LONDON, Aug 17 (Reuters) – Crude oil prices jumped more than 1% on Thursday after the People’s Bank of China tried to stem growing pessimism about the country’s property market and the economy in general.
Prices slumped in the previous session on persistent concerns about the impact on fuel demand of a deepening property crisis that has dampened China’s economic momentum and the possibility of another U.S. interest rate hike.
Brent crude futures rose $1.08 to $84.53 a barrel by 1313 GMT, while US West Texas Intermediate crude (WTI) rose $1.18 to $80.56 a barrel.
OANDA analyst Edward Moya said it was only a matter of time before oil prices found support after falling nearly $6.
Analysts said prices were rebounding on hopes that Chinese authorities would take meaningful stimulus measures and oil markets would continue to tighten.
Following the People’s Bank of China’s announcement that it would maintain “correct and strong” policies to support the country’s economic recovery, Naeem Aslam of Zaye Capital Markets said: I like the fact that they don’t tolerate weakness.”
Minutes of the Federal Reserve’s July meeting, released Wednesday, showed officials did not push hard to pause rate hikes to prioritize fighting inflation.
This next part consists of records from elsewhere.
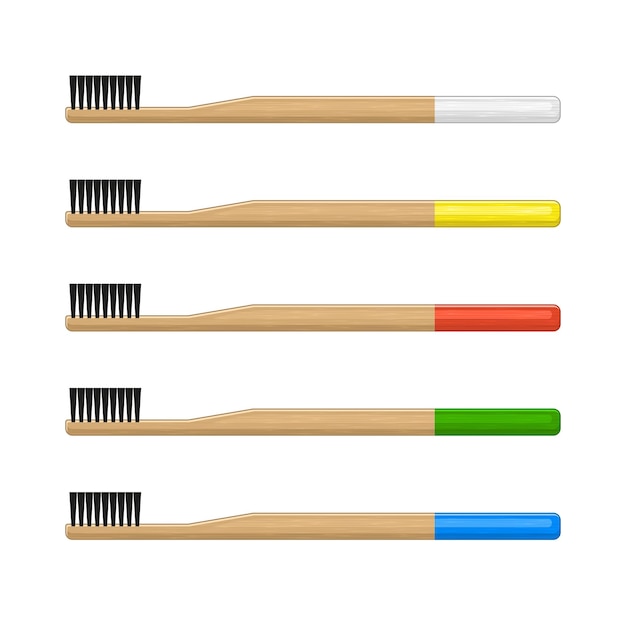
What are the coordinates of `green paint` in the screenshot? It's located at pyautogui.click(x=486, y=427).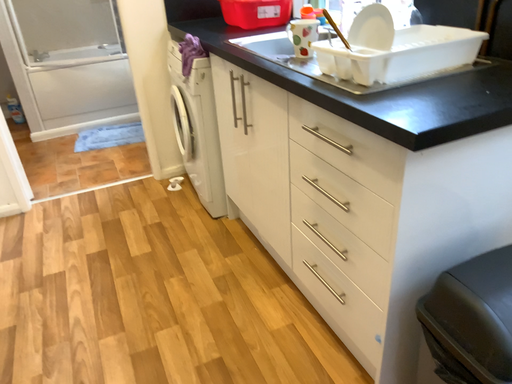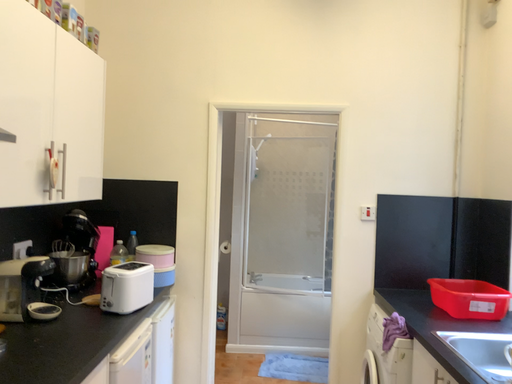
Question: How did the camera likely rotate when shooting the video?

Choices:
 (A) rotated right
 (B) rotated left

Answer: (B)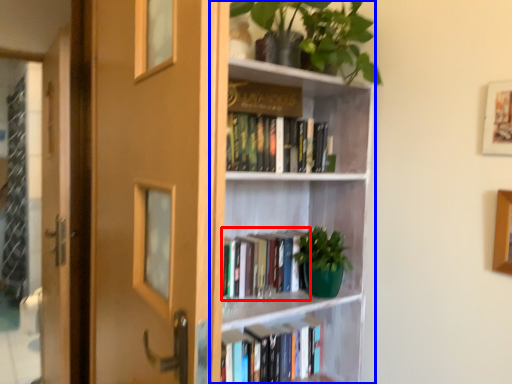
Question: Which point is further to the camera, book (highlighted by a red box) or bookcase (highlighted by a blue box)?

Choices:
 (A) book
 (B) bookcase

Answer: (A)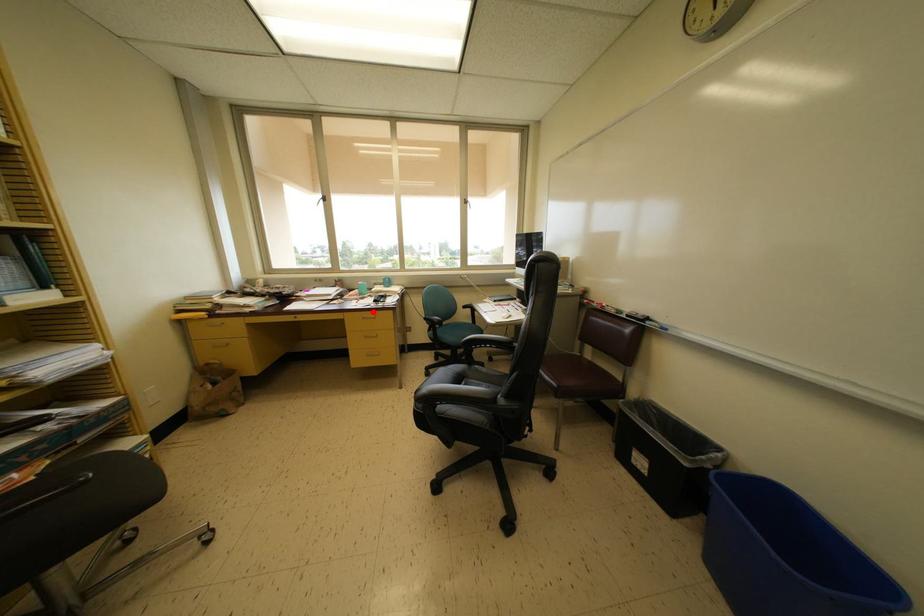
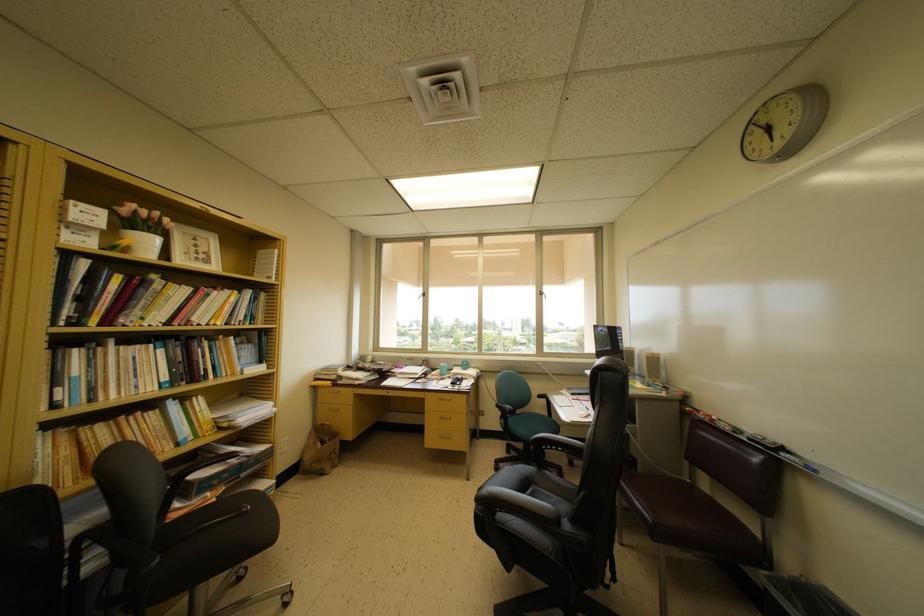
Question: I am providing you with two images of the same scene from different viewpoints. A red point is marked on the first image. Is the red point's position out of view in image 2?

Choices:
 (A) Yes
 (B) No

Answer: (B)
US interest rates continue to be the focus of attention.
Higher interest rates could increase borrowing costs for businesses and consumers, slowing economic growth and reducing oil demand.
On a more bullish note, China cut crude oil inventories exceptionally in July, falling into savings for the first time in 33 months.
U.S. crude inventories fell by nearly 6 million barrels last week on strong exports and refinery capacity utilization, according to data released Wednesday.
Oil broker PVM’s John Evans said that if markets had received such data when the macroeconomic environment was more friendly, reports of market tightening would be in the news rather than today’s disastrous financial problems. He said it would have been on the top of the screen.
OANDA’s Moya added that oil prices are likely to find a home near the $80 level as there are still too many risks to the macroeconomic outlook.